Obama: We won't abandon New Orleans

Five years after Hurricane Katrina's wrath, President Barack Obama sought to reassure disaster-weary Gulf Coast residents Sunday that he would not abandon their cause.

President Barack Obama first lady Michelle Obama and daughters Malia and Sasha President Barack Obama, first lady Michelle Obama and daughters Malia and Sasha [PA]

"My administration is going to stand with you, and fight alongside you, until the job is done," Mr Obama said to cheers at Xavier University, a historically black, Catholic university that was badly flooded by the storm.

The president said there are still too many vacant lots, trailers serving as classrooms, displaced residents and people out of work. But he said New Orleanians have showed amazing resilience.

"Because of you," the president declared, "New Orleans is coming back."

Mr Obama spoke five years to the day from when Hurricane Katrina roared onshore in Louisiana, tearing through levees and flooding 80 percent of New Orleans. More than 1,800 people along the Gulf Coast died, mostly in Louisiana.

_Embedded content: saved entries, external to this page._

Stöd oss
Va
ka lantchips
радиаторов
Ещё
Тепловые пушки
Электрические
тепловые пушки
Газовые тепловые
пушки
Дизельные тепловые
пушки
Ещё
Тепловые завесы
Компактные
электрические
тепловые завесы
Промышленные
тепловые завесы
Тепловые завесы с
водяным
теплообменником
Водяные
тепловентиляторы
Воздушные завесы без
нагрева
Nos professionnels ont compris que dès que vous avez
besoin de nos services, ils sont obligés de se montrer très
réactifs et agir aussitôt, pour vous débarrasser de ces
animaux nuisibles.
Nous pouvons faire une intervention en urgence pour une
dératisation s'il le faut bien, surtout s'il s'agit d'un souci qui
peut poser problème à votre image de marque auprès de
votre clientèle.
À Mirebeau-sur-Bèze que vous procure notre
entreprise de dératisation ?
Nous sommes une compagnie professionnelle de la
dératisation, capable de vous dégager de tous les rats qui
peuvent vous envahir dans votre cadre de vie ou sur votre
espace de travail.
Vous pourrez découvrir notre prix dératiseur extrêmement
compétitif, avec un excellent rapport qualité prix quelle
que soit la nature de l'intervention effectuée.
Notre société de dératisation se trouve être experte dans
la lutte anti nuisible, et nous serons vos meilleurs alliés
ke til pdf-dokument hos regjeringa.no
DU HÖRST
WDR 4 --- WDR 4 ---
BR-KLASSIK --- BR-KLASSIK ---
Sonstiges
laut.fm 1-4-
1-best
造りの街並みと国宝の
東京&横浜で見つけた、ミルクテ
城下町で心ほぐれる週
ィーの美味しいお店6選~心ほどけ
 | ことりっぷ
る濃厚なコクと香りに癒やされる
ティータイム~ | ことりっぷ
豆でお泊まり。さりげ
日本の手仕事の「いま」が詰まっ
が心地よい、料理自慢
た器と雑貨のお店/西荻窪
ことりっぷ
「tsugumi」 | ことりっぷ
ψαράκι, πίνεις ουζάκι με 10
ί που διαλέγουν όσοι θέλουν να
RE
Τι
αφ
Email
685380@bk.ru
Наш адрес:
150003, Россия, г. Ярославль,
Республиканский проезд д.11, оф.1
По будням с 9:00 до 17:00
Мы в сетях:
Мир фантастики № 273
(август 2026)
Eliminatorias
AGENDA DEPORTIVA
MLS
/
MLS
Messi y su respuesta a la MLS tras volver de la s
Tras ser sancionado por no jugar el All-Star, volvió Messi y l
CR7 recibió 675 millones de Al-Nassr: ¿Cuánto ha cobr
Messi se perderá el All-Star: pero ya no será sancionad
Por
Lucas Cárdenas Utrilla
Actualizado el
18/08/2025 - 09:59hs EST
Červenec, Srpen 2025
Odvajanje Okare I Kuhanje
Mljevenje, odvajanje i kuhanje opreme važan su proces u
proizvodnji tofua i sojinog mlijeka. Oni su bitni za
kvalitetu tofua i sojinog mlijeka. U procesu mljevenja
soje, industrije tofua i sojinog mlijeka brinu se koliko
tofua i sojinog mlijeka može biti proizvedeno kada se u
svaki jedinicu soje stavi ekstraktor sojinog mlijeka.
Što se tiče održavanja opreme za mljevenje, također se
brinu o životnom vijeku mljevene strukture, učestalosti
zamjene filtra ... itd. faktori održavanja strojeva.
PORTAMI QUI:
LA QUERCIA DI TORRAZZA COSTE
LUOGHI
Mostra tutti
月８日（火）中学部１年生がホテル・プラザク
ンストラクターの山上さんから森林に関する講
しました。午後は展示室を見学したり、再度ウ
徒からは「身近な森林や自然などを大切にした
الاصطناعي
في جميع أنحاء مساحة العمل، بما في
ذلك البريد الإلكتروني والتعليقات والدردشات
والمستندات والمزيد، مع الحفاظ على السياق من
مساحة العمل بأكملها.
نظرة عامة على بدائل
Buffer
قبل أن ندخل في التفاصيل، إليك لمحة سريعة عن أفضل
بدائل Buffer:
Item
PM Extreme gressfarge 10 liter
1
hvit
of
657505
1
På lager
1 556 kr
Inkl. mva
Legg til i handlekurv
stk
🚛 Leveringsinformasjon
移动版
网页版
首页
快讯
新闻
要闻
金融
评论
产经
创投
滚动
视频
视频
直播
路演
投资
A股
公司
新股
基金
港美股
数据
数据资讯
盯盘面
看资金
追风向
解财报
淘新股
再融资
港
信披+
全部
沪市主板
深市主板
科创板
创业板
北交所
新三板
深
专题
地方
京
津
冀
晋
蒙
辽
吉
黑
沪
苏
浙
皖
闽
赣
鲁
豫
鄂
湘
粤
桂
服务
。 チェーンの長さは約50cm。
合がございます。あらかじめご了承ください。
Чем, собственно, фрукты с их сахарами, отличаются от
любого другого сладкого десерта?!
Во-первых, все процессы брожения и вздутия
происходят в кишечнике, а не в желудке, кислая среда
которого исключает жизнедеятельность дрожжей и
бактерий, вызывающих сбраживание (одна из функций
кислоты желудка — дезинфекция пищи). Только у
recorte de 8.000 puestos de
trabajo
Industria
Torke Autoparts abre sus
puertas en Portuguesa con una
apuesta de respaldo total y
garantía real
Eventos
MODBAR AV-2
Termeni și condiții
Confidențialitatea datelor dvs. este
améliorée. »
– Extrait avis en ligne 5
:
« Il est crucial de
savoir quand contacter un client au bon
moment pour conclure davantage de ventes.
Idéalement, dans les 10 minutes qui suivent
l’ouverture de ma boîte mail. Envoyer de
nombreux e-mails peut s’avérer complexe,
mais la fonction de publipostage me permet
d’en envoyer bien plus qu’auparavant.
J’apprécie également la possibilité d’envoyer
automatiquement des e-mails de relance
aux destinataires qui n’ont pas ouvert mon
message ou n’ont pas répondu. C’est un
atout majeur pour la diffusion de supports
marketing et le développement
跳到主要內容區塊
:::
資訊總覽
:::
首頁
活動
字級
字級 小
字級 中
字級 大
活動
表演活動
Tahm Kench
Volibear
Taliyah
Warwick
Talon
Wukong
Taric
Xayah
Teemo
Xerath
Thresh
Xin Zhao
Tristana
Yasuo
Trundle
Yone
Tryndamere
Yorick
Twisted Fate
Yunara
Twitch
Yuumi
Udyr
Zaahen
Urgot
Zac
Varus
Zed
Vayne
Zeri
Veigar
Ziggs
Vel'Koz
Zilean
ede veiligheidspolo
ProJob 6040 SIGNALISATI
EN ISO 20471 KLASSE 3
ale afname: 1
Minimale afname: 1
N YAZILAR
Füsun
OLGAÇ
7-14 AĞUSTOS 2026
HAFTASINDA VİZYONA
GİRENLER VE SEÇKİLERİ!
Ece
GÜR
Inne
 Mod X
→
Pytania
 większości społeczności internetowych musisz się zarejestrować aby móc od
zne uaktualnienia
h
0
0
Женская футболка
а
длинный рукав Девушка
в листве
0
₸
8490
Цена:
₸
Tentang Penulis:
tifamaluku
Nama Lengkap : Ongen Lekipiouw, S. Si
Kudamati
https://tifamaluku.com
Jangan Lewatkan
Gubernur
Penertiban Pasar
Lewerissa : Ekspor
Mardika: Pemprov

Even as the region struggled to put despair behind it, hardship struck again this year in the form of the BP oil spill. More than 200 million gallons (757 million liters) of oil surged into the Gulf of Mexico before the well was capped in mid-July. New Orleans' economy, heavily dependent on tourism and the oil and gas industry, was set back anew.

Standing in front of a large American flag with students arrayed behind him, Obama boasted of his administration's efforts to respond to the Gulf spill, saying one of his promises - to stop the leak - has been kept.

"The second promise I made was that we would stick with our efforts, and stay on BP, until the damage to the Gulf and to the lives of the people in this region was reversed," Mr Obama said. "And this, too, is a promise we will keep."

Mr Obama toured Columbia Parc, a development of attractive new townhouses that's replacing the St. Bernard Housing Development that flooded during Katrina. He met with a long-time resident who had to be rescued from her home in a boat after Katrina struck.

And Mr Obama dropped in at the Parkway Bakery and Tavern, a local institution known for shrimp and roast beef po'boys, which was underwater after Katrina. "I appreciate you coming here," one woman told him. He responded with a hug.